We have all had it, as adults or as children – waking up in the night to find yourself drenched in sweat.
It can often be down to something trivial – and easily solved – such as your bedroom being too warm, or your blanket or duvet being too heavy.
Sweating is a very normal way for your body to regulate its temperature, helping to release heat by evaporation if your core temperature rises too high.
If you have checked your sleep environment, changed something that has stopped your sweating and there are no repeated episodes, then they are not labelled as night sweats and typically are not a sign of a medical problem.1
However, if night sweats persist, the cause of your sweaty night might be health-related, so it is good to know if your sweating is excessive.
What is excessive sweating?
If you wake up repeatedly and notice sweating – maybe you need to change your bedding or night clothes regularly even though your room is cool – your GP may want to check whether you have any other symptoms, in order to try to work out the causes of your night sweats.2
The most common causes of night sweats
Here are the most common causes of a sweaty night’s sleep:3
Hormone concerns and changes can be related to night sweats.
Sweaty nights are often reported as a side effect of the menopause, thought to be brought on by significant changes in the female production of certain hormones.
Find out more about ‘What exactly is the menopause’ in our Health Hub article.
Hormones are not responsible for causing night sweats in just women – there are many hormone-related reasons that can cause night sweats in men too.4
Low blood sugar (hypoglycaemia)
Those who need to take insulin or diabetes medications may find they have hypoglycaemia (also called a “hypo”) at night, and this can be accompanied by sweating.5
Feelings of anxiety, fear and panic can have a huge impact on your sleep.
If you are suffering from anxiety, this could be at the root of your night sweats. Read more about how to sleep better if you suffer from anxiety.
Some antidepressants, steroids and painkillers, as well as many other drugs, can cause night sweats or flushing.
Speak to your GP if you think your medication is causing night sweats, and consult with your GP before stopping any medications.
Alcohol or drug use
Both alcohol and drugs can cause your body temperature to spike, and therefore induce night sweats, especially when consumed in the evening.6
As your body’s temperature rises to fight off infections, it makes sense that this can disturb your sleep with night sweats.

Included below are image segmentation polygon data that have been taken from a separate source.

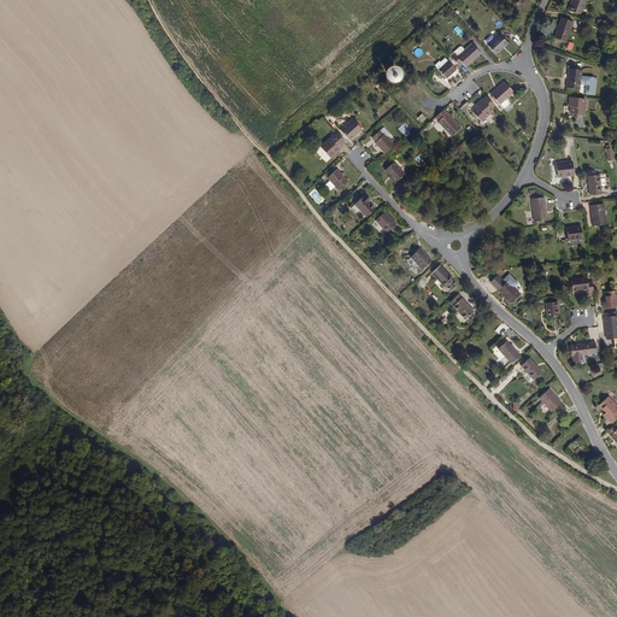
[(579,17),(585,3),(579,0),(571,0),(568,13),(579,17)]
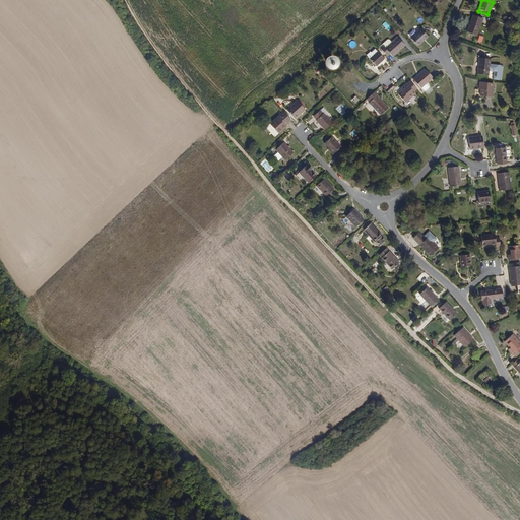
[(477,39),(482,21),(472,18),(467,35),(477,39)]
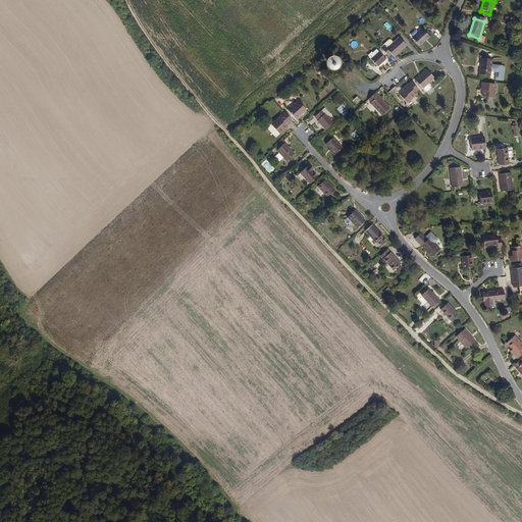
[(429,37),(422,29),(413,38),(419,45),(429,37)]
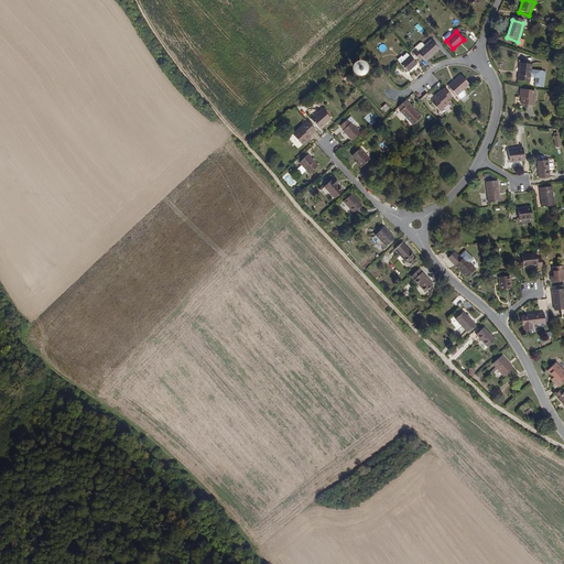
[(427,61),(440,50),(431,41),(426,45),(415,55),(421,61),(424,58),(427,61)]
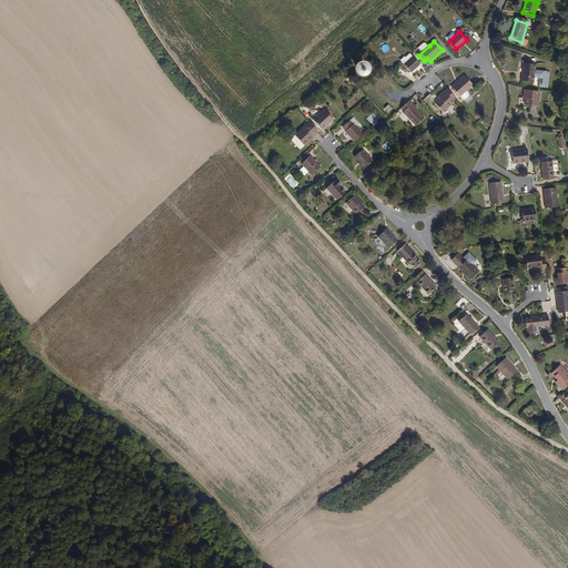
[(418,56),(429,46),(427,42),(424,42),(415,51),(418,56)]
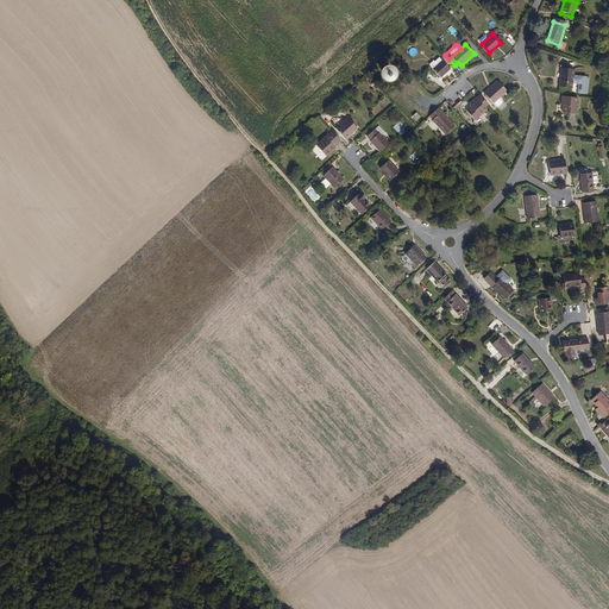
[(451,69),(443,61),(434,68),(443,77),(451,69)]
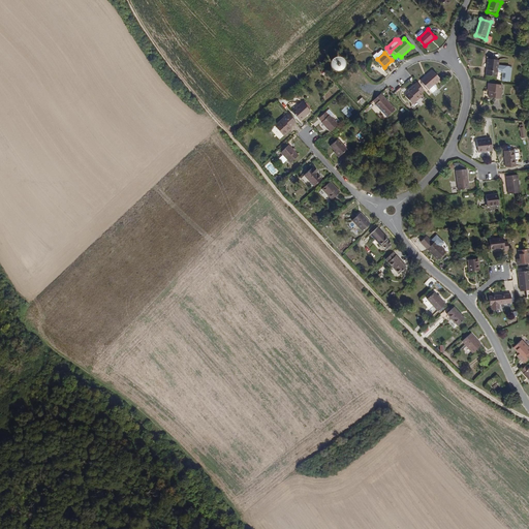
[(347,65),(347,64),(346,62),(346,61),(345,60),(344,59),(343,59),(342,59),(340,59),(339,59),(338,60),(337,61),(337,62),(336,64),(337,66),(338,68),(340,69),(341,69),(342,69),(343,69),(345,68),(346,67),(346,66),(347,65)]
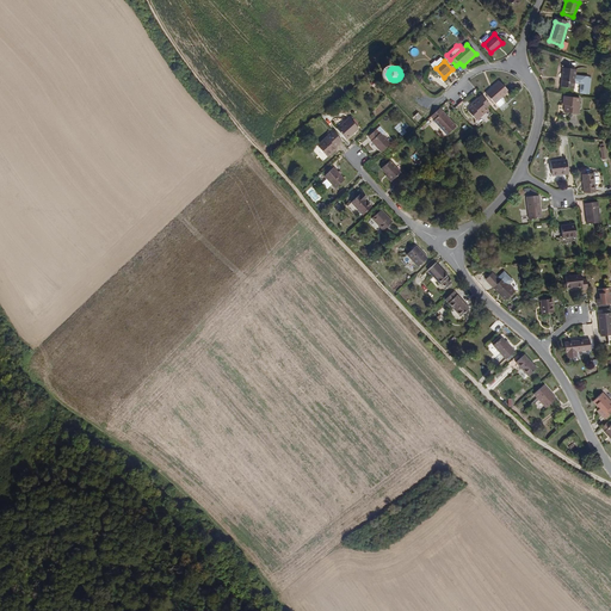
[(576,75),(576,69),(562,68),(561,87),(575,88),(575,84),(576,75)]
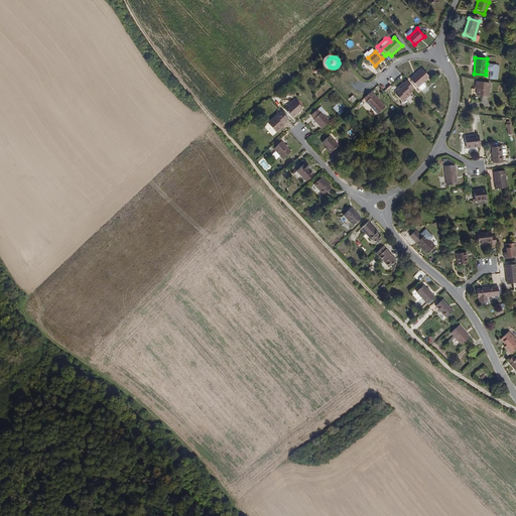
[(500,65),(487,63),(486,71),(490,72),(489,79),(498,80),(500,65)]
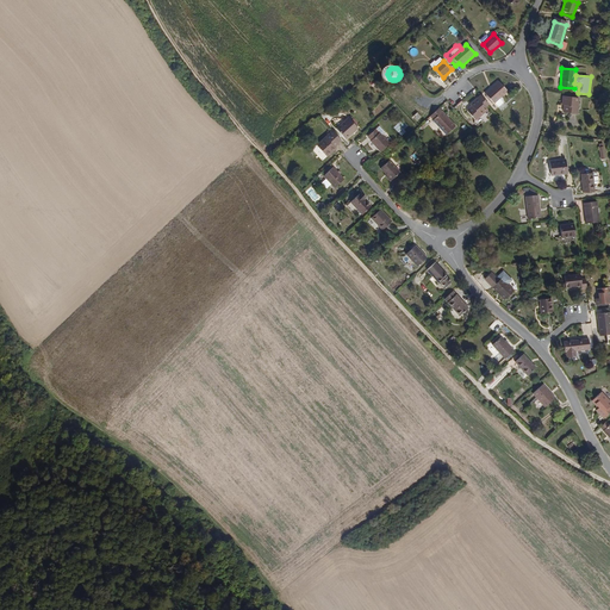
[(493,103),(506,91),(498,81),(485,94),(493,103)]
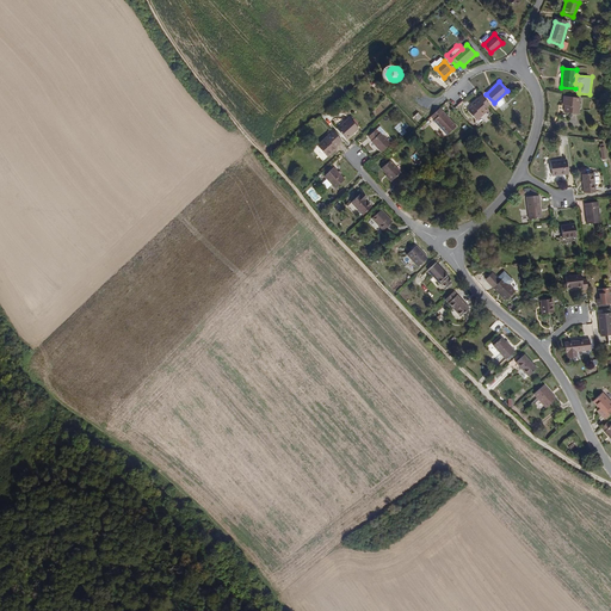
[(491,106),(481,96),(477,99),(487,110),(491,106)]
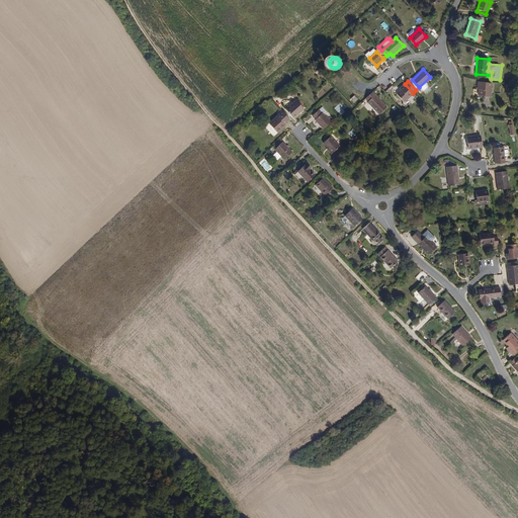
[(492,97),(493,83),(479,82),(478,89),(479,89),(479,95),(492,97)]
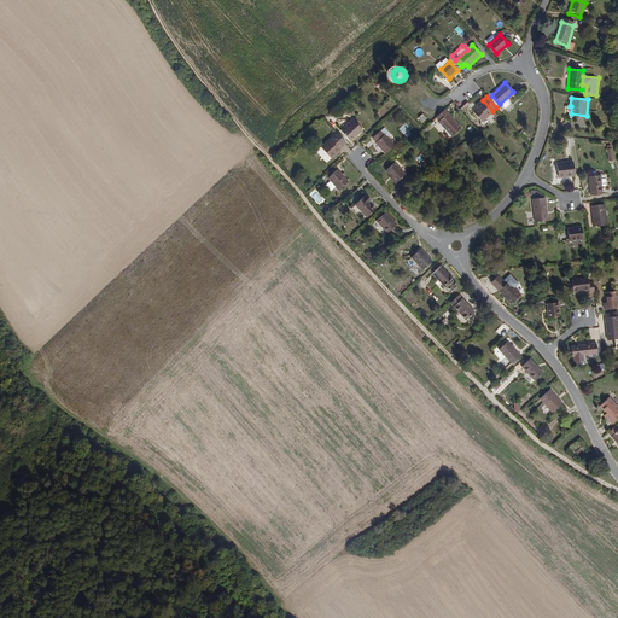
[(482,121),(493,111),(483,100),(477,106),(478,108),(473,111),(482,121)]
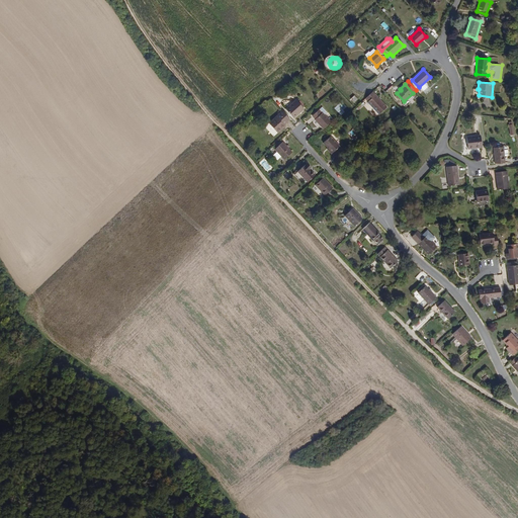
[(373,92),(372,93),(365,99),(368,101),(367,103),(378,115),(385,108),(386,106),(373,92)]
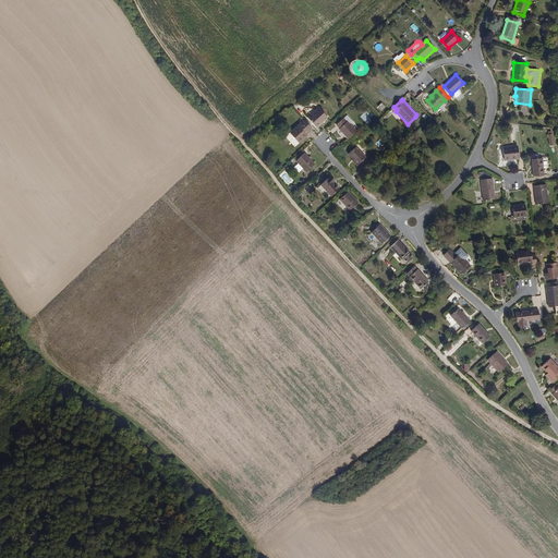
[(317,128),(328,118),(319,107),(307,117),(313,123),(317,128)]
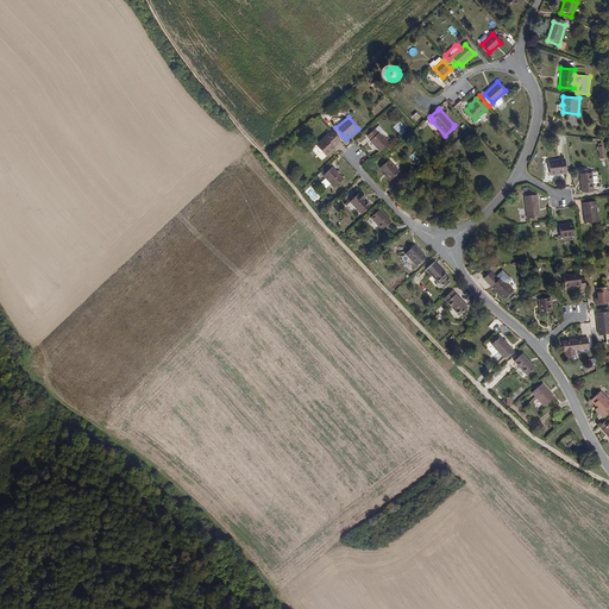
[(388,143),(381,135),(380,135),(376,130),(368,136),(371,139),(371,140),(381,151),(388,143)]
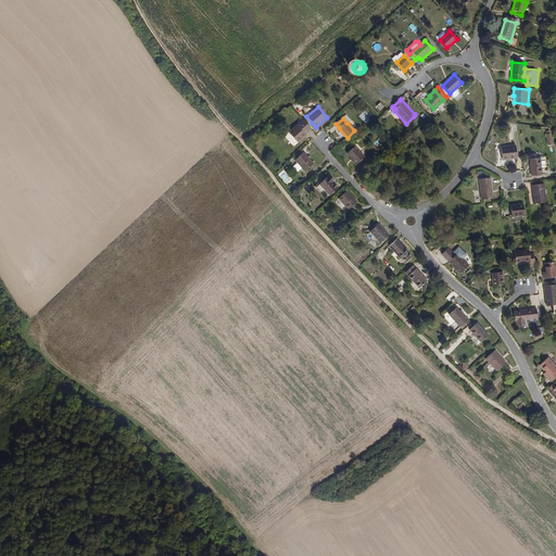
[(305,135),(312,129),(303,119),(289,133),(300,144),(304,139),(303,138),(305,135)]
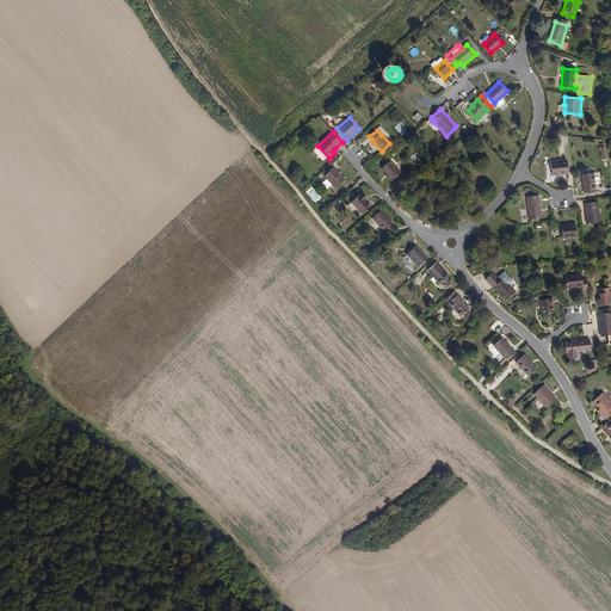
[(568,174),(567,160),(551,162),(553,176),(568,174)]
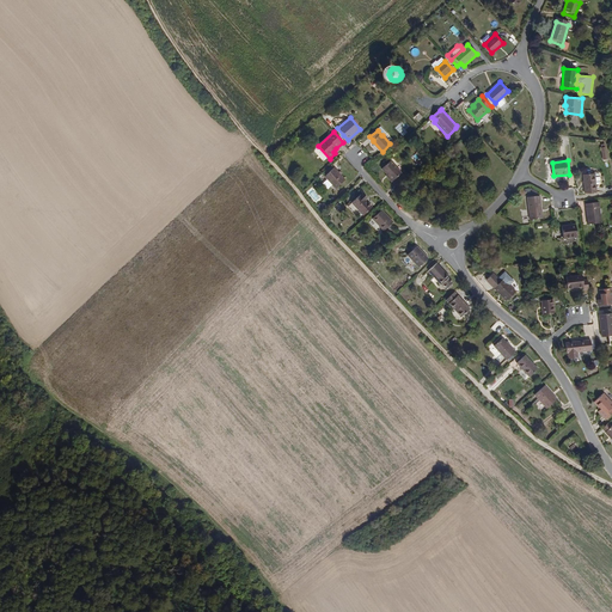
[(403,175),(391,163),(384,170),(395,183),(403,175)]
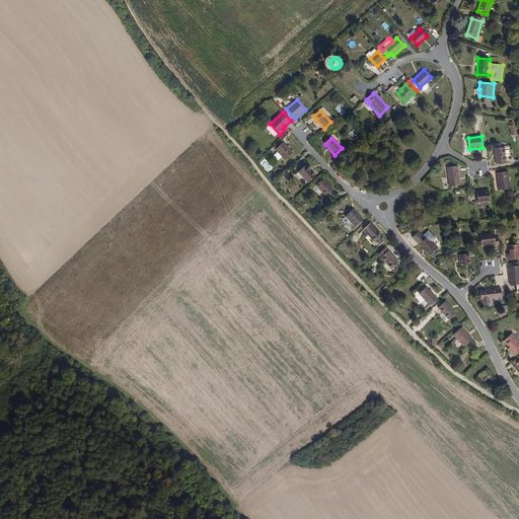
[(293,153),(284,143),(276,149),(285,160),(293,153)]
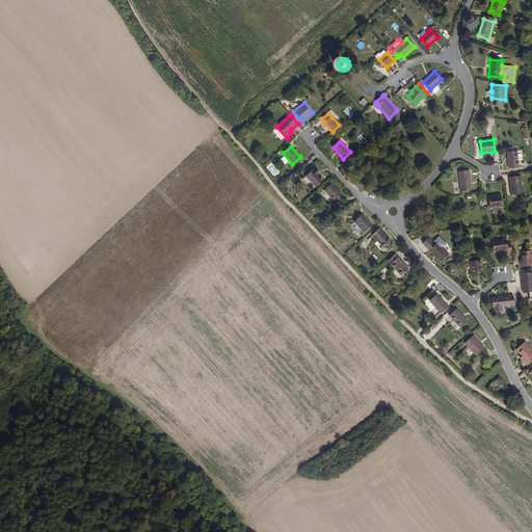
[(519,168),(517,151),(507,152),(508,168),(519,168)]
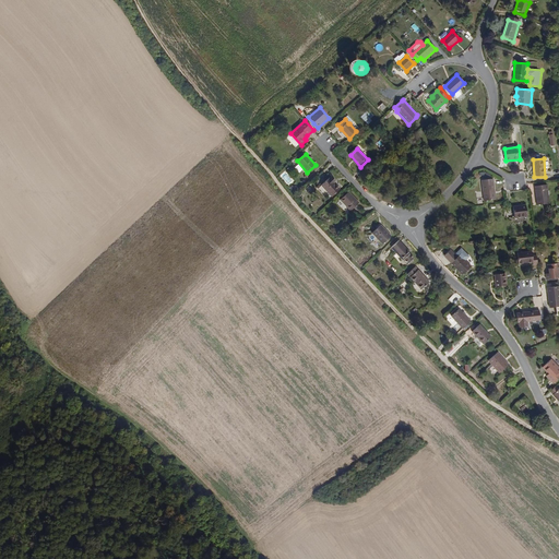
[(285,171),(281,176),(287,185),(292,181),(285,171)]
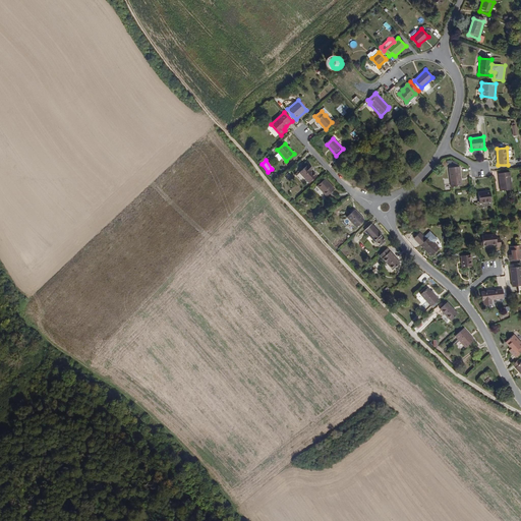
[(316,176),(310,170),(312,169),(309,165),(307,167),(307,166),(299,173),(309,183),(316,176)]
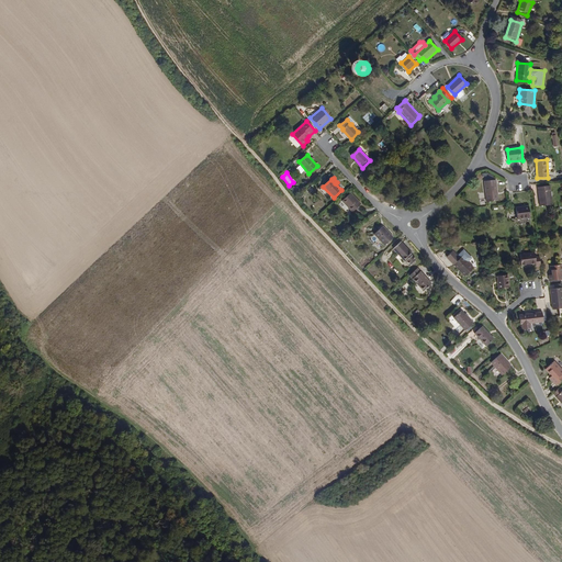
[(499,200),(497,179),(484,181),(486,202),(499,200)]
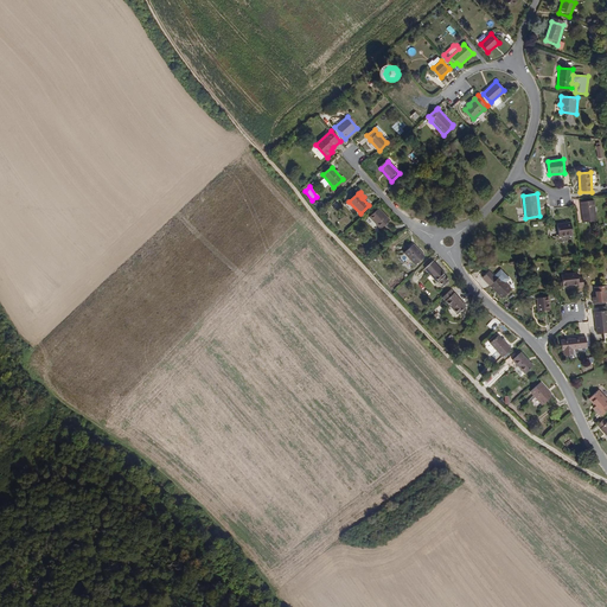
[(598,222),(595,202),(581,203),(583,223),(598,222)]
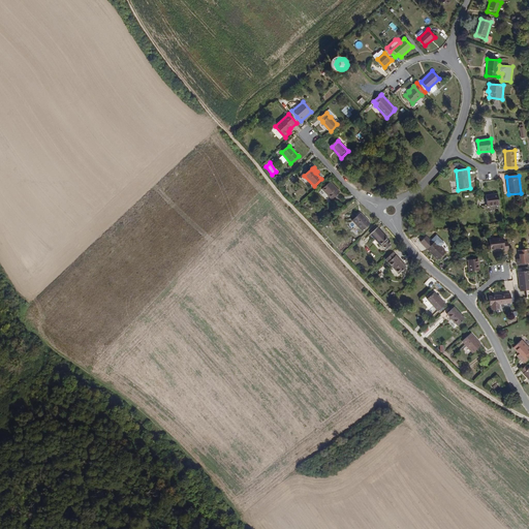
[(332,198),(340,191),(331,182),(322,189),(332,198)]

Speak to your GP if you have any concerns about an infection you may have.7
Finally, night sweats are often caused by hyperhidrosis, which can be a harmless condition that makes you sweat too much.8
Things you can do to help with hyperhidrosis (excessive sweating)
You may find that hyperhidrosis gets better with age, but there are also things you can do, such as wear loose-fitting clothing and moisture absorbing and breathable footwear.
Drinking alcohol or eating spicy food may also trigger sweating, so try avoiding these if you find they contribute to night sweats.9
Hot flashes, night sweats and black cohosh
If you are experiencing menopausal hot flashes or excessive sweating, you may find black cohosh has a positive effect on helping to ease these menopausal symptoms(based on traditional use).
What else can I do to help stop night sweats?
Many of the things you can do to help prevent night sweats overlap with healthy sleep tips, which include healthy eating, managing stress, staying hydrated and exercising.
And do not forget to chat with your GP if you are concerned about any aspect of your night sweating.